Many of the older writers failed to differentiate conditions which showed admixtures of mucus and blood in the stools from those with blood alone.

Commencing with the last century, authorities have considered the association of mucus with the blood as essential in clinical diagnosis.

It is interesting that with a better knowledge of etiology we are now recognizing as of dysenteric nature diarrhoeal conditions in which there is an absence of the typical stool of dysentery.

Our views as to the etiology and epidemiology of bacillary dysentery have been fairly definite for at least twenty years, while those relating to amoebic dysentery, notwithstanding the important researches of Kartulis, Councilman and Lafleur, Schaudinn and others have remained rather chaotic until quite recently.

The Term Dysentery.—By the term dysentery we understand a symptom-complex of more or less characteristic stools and more or less characteristic pains.

As a rule the stool is composed of one or more teaspoonfuls of greenish yellow or dirty brown mucus, the altered blood being intimately admixed with the mucus, or we may have a whitish to grayish muco-purulent mass with streaks or flecks of blood on the outside.
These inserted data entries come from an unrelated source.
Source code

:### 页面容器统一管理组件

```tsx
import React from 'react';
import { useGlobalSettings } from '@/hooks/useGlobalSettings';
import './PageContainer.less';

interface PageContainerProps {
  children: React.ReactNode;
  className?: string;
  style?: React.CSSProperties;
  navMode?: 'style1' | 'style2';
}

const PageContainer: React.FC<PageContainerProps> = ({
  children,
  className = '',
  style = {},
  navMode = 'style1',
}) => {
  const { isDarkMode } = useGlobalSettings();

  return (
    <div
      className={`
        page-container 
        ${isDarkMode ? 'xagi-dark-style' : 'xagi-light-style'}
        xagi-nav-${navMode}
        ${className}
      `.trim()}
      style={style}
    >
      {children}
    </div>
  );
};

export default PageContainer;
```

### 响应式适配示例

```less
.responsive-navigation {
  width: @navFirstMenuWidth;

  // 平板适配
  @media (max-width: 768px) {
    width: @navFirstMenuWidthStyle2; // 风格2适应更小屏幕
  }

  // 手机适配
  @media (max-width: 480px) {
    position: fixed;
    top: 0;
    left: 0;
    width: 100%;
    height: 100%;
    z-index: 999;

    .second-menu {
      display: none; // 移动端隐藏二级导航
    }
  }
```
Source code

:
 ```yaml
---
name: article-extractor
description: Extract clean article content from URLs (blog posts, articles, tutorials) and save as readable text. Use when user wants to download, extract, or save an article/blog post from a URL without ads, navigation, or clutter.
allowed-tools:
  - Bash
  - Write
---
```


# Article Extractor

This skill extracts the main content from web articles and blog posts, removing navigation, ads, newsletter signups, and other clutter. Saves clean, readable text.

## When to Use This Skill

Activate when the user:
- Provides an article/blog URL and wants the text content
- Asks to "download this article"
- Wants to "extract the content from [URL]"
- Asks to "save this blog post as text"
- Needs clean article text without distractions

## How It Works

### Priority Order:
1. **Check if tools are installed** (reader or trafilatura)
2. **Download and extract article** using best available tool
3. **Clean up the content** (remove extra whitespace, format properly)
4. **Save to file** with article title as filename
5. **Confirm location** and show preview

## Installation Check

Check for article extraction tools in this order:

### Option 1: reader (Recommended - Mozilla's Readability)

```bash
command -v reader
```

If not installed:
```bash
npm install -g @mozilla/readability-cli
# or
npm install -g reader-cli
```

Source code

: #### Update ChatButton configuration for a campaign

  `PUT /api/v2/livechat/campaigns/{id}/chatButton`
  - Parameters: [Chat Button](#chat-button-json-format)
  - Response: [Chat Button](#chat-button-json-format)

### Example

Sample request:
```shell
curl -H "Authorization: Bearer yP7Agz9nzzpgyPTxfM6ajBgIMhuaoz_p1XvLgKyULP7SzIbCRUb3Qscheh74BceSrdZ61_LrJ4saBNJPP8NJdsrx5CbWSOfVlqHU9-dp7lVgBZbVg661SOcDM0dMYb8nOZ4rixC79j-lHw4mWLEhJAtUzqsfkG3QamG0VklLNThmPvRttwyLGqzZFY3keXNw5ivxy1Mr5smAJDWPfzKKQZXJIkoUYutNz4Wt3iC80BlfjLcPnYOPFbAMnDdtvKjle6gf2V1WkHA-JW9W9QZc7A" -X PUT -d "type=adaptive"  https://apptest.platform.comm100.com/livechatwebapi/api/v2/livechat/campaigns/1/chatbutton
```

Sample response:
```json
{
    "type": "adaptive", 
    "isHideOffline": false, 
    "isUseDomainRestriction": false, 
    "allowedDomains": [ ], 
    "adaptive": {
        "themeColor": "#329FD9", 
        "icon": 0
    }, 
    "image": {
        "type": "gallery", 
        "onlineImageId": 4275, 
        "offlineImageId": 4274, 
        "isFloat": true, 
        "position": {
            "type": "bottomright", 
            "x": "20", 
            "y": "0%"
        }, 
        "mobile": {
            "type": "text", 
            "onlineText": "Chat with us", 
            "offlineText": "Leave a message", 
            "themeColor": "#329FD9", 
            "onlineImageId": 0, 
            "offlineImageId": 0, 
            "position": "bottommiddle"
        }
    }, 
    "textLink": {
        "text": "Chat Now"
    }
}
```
These mucoid masses may be found suspended in serous, sanguineous or more or less feculent discharges which are usually small in amount and passed with much frequency.

The terms tormina and tenesmus are the ones used to designate the characteristics of the pains of dysentery, tormina for the griping colicky pains, which center about the umbilicus or run in the direction of the large intestine, and tenesmus for the painful spasmodic contractions of the sphincter ani to which is due the sensation of lack of ability to complete the act of defecation leading to straining and justifying Manson’s description “glued to the commode.”

It is usually stated that the nearer the dysenteric process is to the rectum, the greater the tenesmus and the nearer to the caecum, the greater the tormina.